## WORK TO BE COMPLETED
Once the line containing "ℝ+. The optimal cost vanishes." is found, set down that line and each one after it exactly, through the end of the entries.

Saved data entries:

---

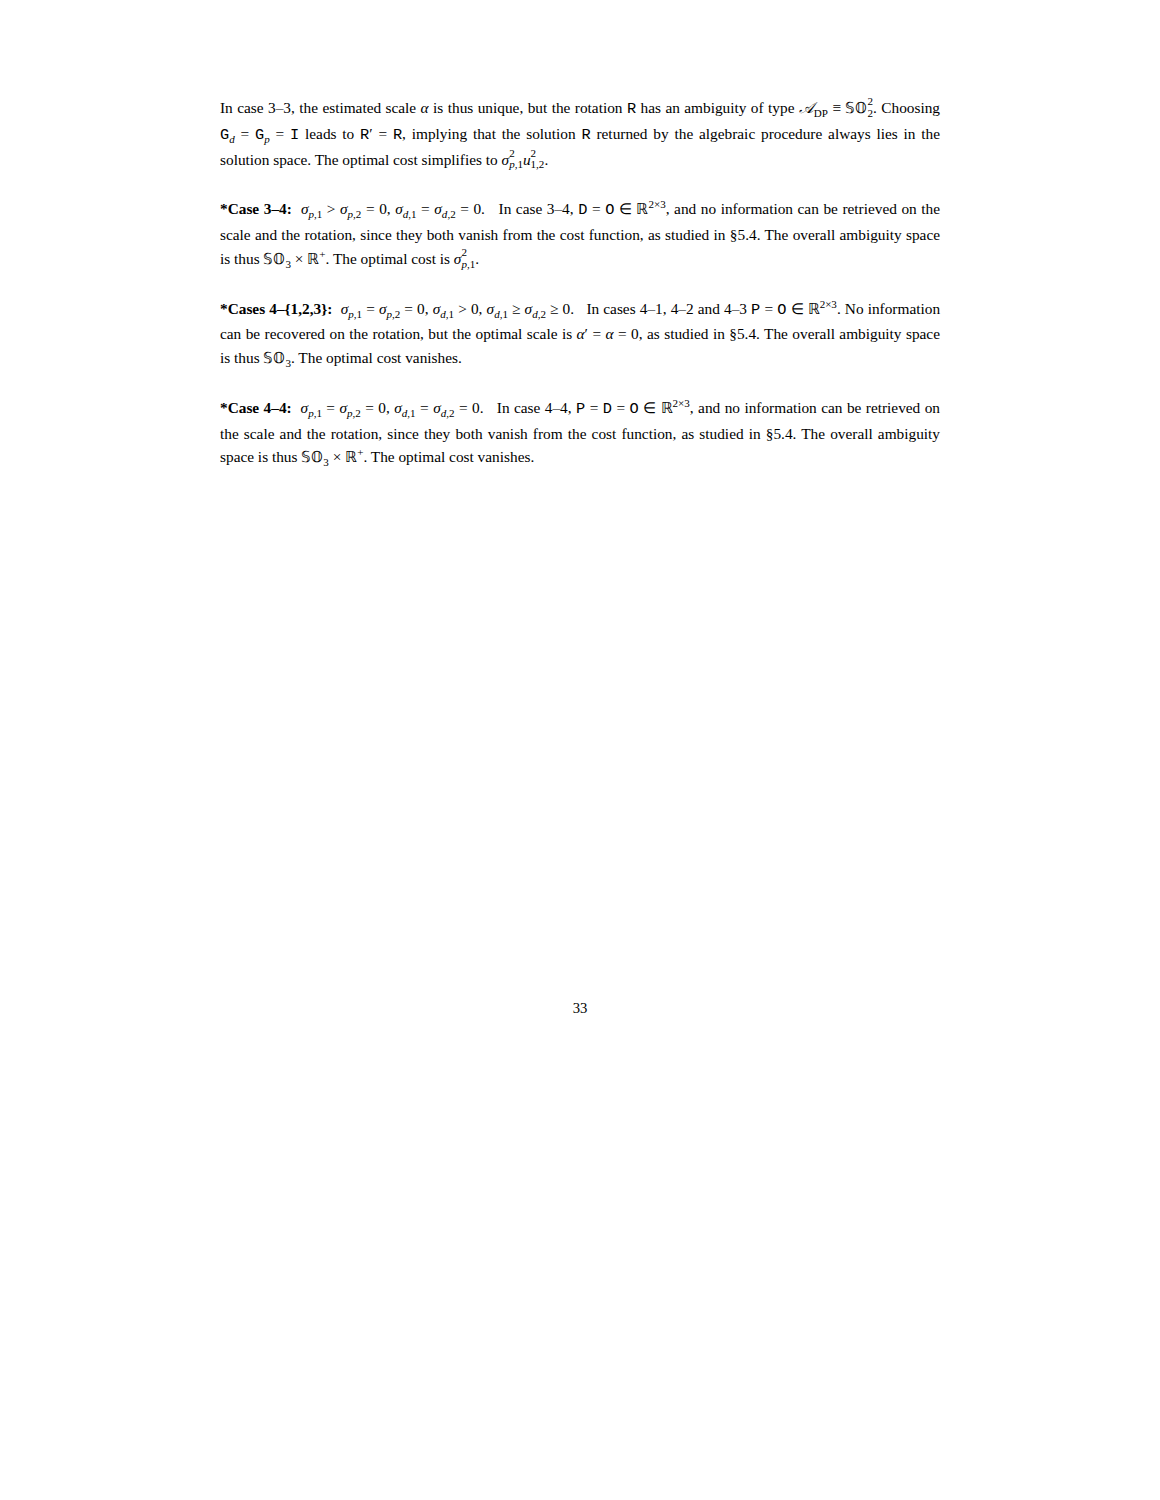In case 3–3, the estimated scale α is thus unique, but the rotation R has an ambiguity of type 𝒜DP ≡ 𝕊𝕆 22. Choosing Gd = Gp = I leads to R′ = R, implying that the solution R returned by the algebraic procedure always lies in the solution space. The optimal cost simplifies to σ 2p,1 u 21,2.
*Case 3–4: σp,1 > σp,2 = 0, σd,1 = σd,2 = 0. In case 3–4, D = O ∈ ℝ2×3, and no information can be retrieved on the scale and the rotation, since they both vanish from the cost function, as studied in §5.4. The overall ambiguity space is thus 𝕊𝕆3 × ℝ+. The optimal cost is σ 2p,1.
*Cases 4–{1,2,3}: σp,1 = σp,2 = 0, σd,1 > 0, σd,1 ≥ σd,2 ≥ 0. In cases 4–1, 4–2 and 4–3 P = O ∈ ℝ2×3. No information can be recovered on the rotation, but the optimal scale is α′ = α = 0, as studied in §5.4. The overall ambiguity space is thus 𝕊𝕆3. The optimal cost vanishes.
*Case 4–4: σp,1 = σp,2 = 0, σd,1 = σd,2 = 0. In case 4–4, P = D = O ∈ ℝ2×3, and no information can be retrieved on the scale and the rotation, since they both vanish from the cost function, as studied in §5.4. The overall ambiguity space is thus 𝕊𝕆3 × ℝ+. The optimal cost vanishes.
33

---

## ANSWER BOX
*Case 4–4: σp,1 = σp,2 = 0, σd,1 = σd,2 = 0. In case 4–4, P = D = O ∈ ℝ2×3, and no information can be retrieved on the scale and the rotation, since they both vanish from the cost function, as studied in §5.4. The overall ambiguity space is thus 𝕊𝕆3 × ℝ+. The optimal cost vanishes.
33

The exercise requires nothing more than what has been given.